Your goal:
The data that follows must be transcribed in full and exactly, minus the pictures.
Segment Start: Provided information
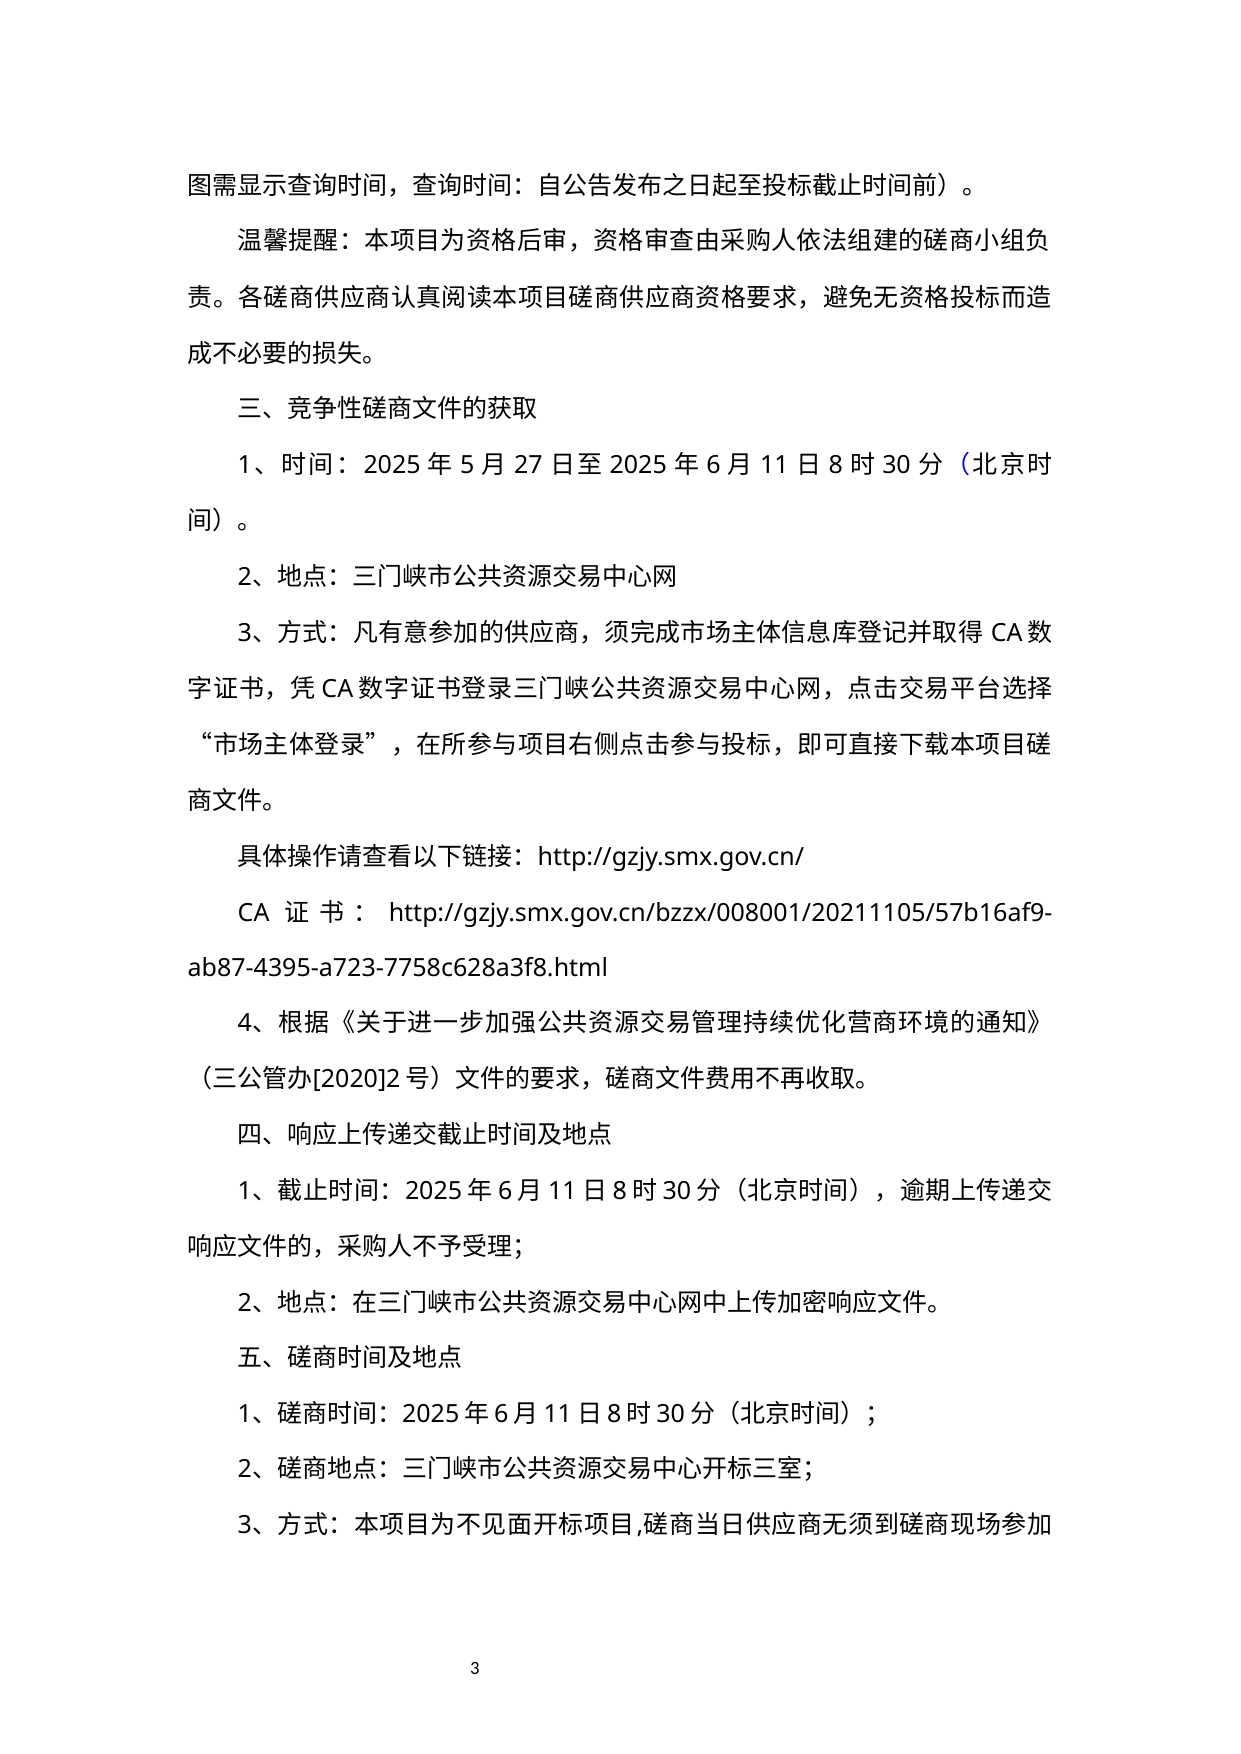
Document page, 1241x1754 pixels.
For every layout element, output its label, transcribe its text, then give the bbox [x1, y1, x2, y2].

text 五、磋商时间及地点 [187, 1337, 1053, 1374]
text CA证书：http://gzjy.smx.gov.cn/bzzx/008001/20211105/57b16af9-ab87-4395-a723-7758c628a3f8.html [187, 891, 1053, 985]
text 1、截止时间：2025年6月11日8时30分（北京时间），逾期上传递交响应文件的，采购人不予受理； [187, 1169, 1053, 1263]
text 1、时间：2025年5月27日至2025年6月11日8时30分（北京时间）。 [187, 444, 1053, 538]
text 2、磋商地点：三门峡市公共资源交易中心开标三室； [187, 1448, 1053, 1486]
text 2、地点：三门峡市公共资源交易中心网 [187, 556, 1053, 593]
text 三、竞争性磋商文件的获取 [187, 388, 1053, 426]
text 四、响应上传递交截止时间及地点 [187, 1114, 1053, 1151]
text 具体操作请查看以下链接：http://gzjy.smx.gov.cn/ [187, 836, 1053, 873]
text 温馨提醒：本项目为资格后审，资格审查由采购人依法组建的磋商小组负责。各磋商供应商认真阅读本项目磋商供应商资格要求，避免无资格投标而造成不必要的损失。 [187, 220, 1053, 370]
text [187, 1504, 1053, 1541]
text 4、根据《关于进一步加强公共资源交易管理持续优化营商环境的通知》（三公管办[2020]2号）文件的要求，磋商文件费用不再收取。 [187, 1002, 1053, 1096]
text 2、地点：在三门峡市公共资源交易中心网中上传加密响应文件。 [187, 1281, 1053, 1319]
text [187, 164, 1053, 202]
text 1、磋商时间：2025年6月11日8时30分（北京时间）； [187, 1393, 1053, 1430]
text 3、方式：凡有意参加的供应商，须完成市场主体信息库登记并取得CA数字证书，凭CA数字证书登录三门峡公共资源交易中心网，点击交易平台选择“市场主体登录”，在所参与项目右侧点击参与投标，即可直接下载本项目磋商文件。 [187, 611, 1053, 818]
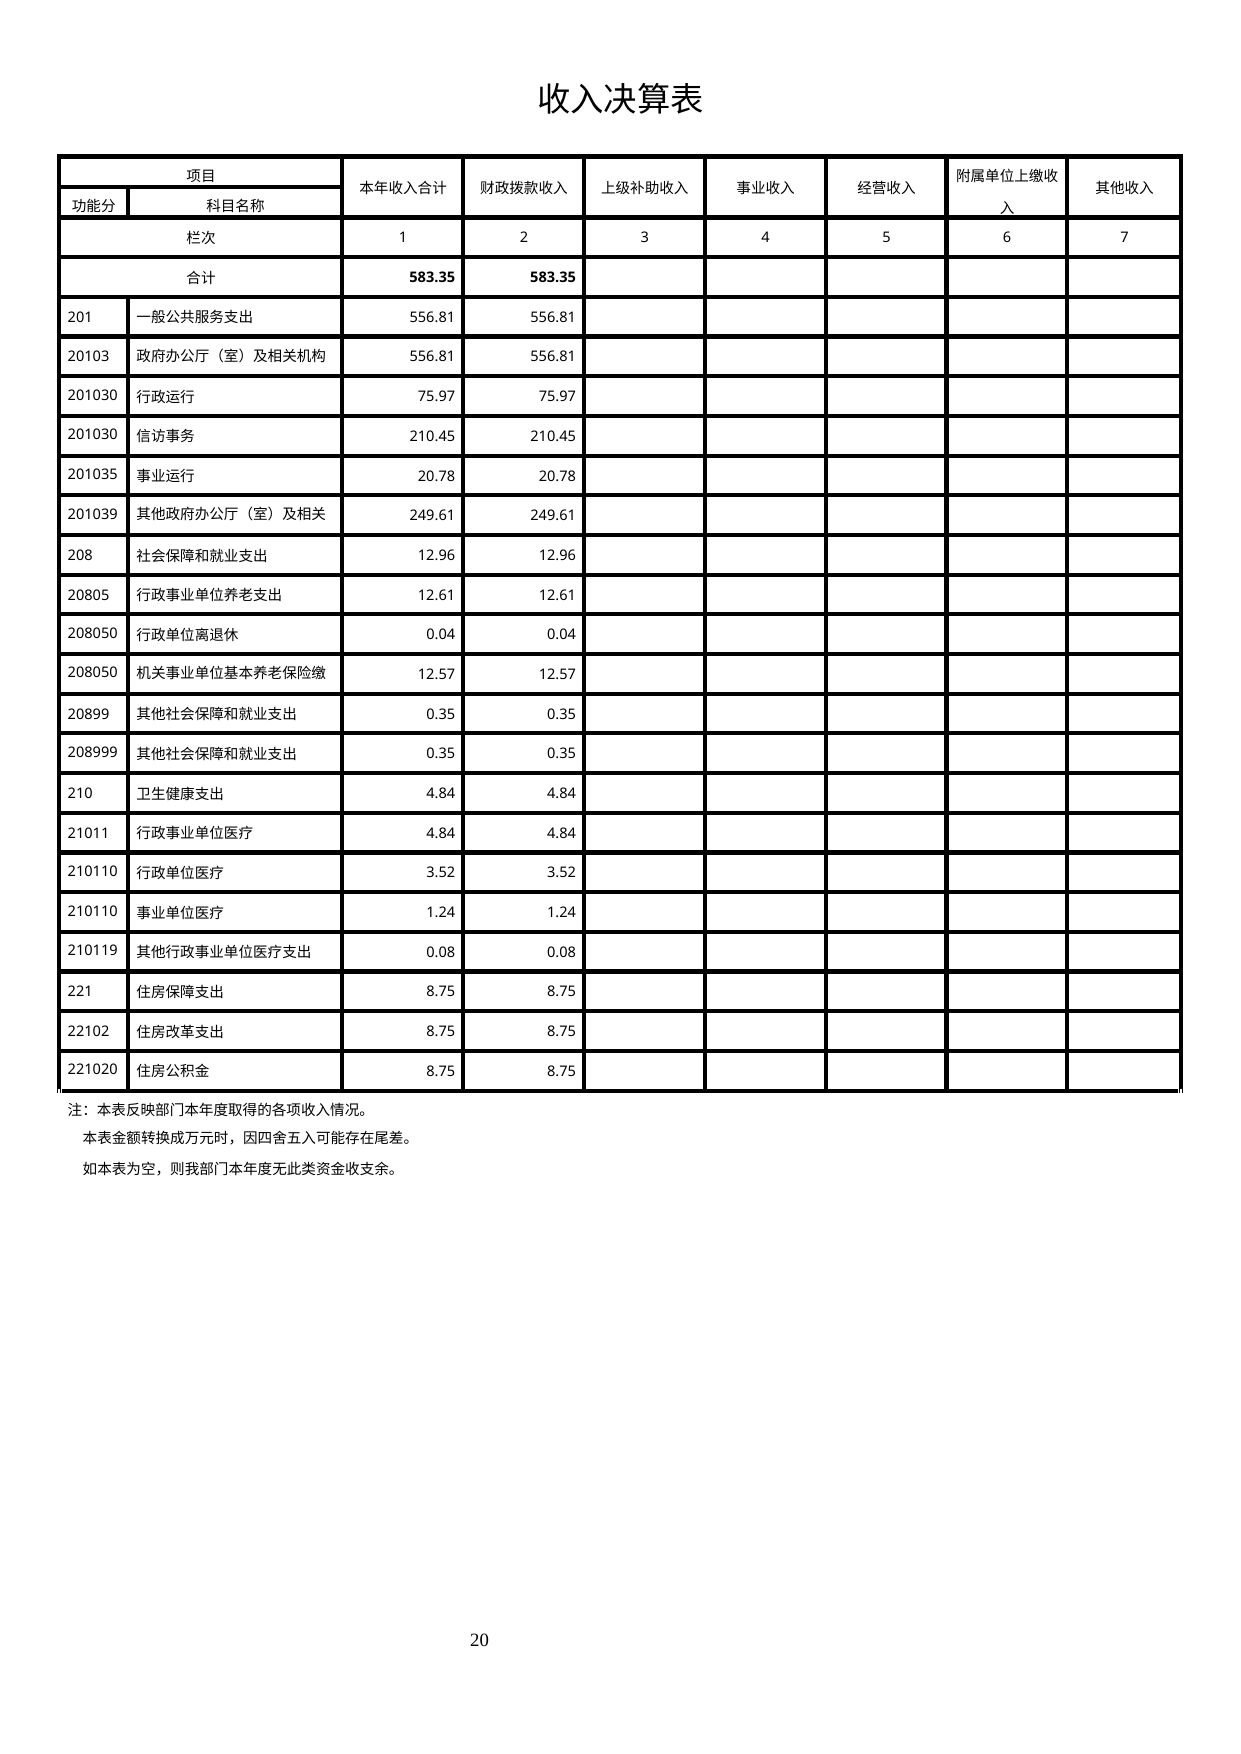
Segment End: Provided information
Exercise result:
Document page, 1241x1754 pixels.
For every layout element, output its label, transcribe its text, then give the bbox [x1, y1, x2, y2].

text 五、磋商时间及地点 [187, 1337, 1053, 1374]
text CA证书：http://gzjy.smx.gov.cn/bzzx/008001/20211105/57b16af9-ab87-4395-a723-7758c628a3f8.html [187, 891, 1053, 985]
text 1、截止时间：2025年6月11日8时30分（北京时间），逾期上传递交响应文件的，采购人不予受理； [187, 1169, 1053, 1263]
text 1、时间：2025年5月27日至2025年6月11日8时30分（北京时间）。 [187, 444, 1053, 538]
text 2、磋商地点：三门峡市公共资源交易中心开标三室； [187, 1448, 1053, 1486]
text 2、地点：三门峡市公共资源交易中心网 [187, 556, 1053, 593]
text 三、竞争性磋商文件的获取 [187, 388, 1053, 426]
text 四、响应上传递交截止时间及地点 [187, 1114, 1053, 1151]
text 具体操作请查看以下链接：http://gzjy.smx.gov.cn/ [187, 836, 1053, 873]
text 温馨提醒：本项目为资格后审，资格审查由采购人依法组建的磋商小组负责。各磋商供应商认真阅读本项目磋商供应商资格要求，避免无资格投标而造成不必要的损失。 [187, 220, 1053, 370]
text [187, 1504, 1053, 1541]
text 4、根据《关于进一步加强公共资源交易管理持续优化营商环境的通知》（三公管办[2020]2号）文件的要求，磋商文件费用不再收取。 [187, 1002, 1053, 1096]
text 2、地点：在三门峡市公共资源交易中心网中上传加密响应文件。 [187, 1281, 1053, 1319]
text [187, 164, 1053, 202]
text 1、磋商时间：2025年6月11日8时30分（北京时间）； [187, 1393, 1053, 1430]
text 3、方式：凡有意参加的供应商，须完成市场主体信息库登记并取得CA数字证书，凭CA数字证书登录三门峡公共资源交易中心网，点击交易平台选择“市场主体登录”，在所参与项目右侧点击参与投标，即可直接下载本项目磋商文件。 [187, 611, 1053, 818]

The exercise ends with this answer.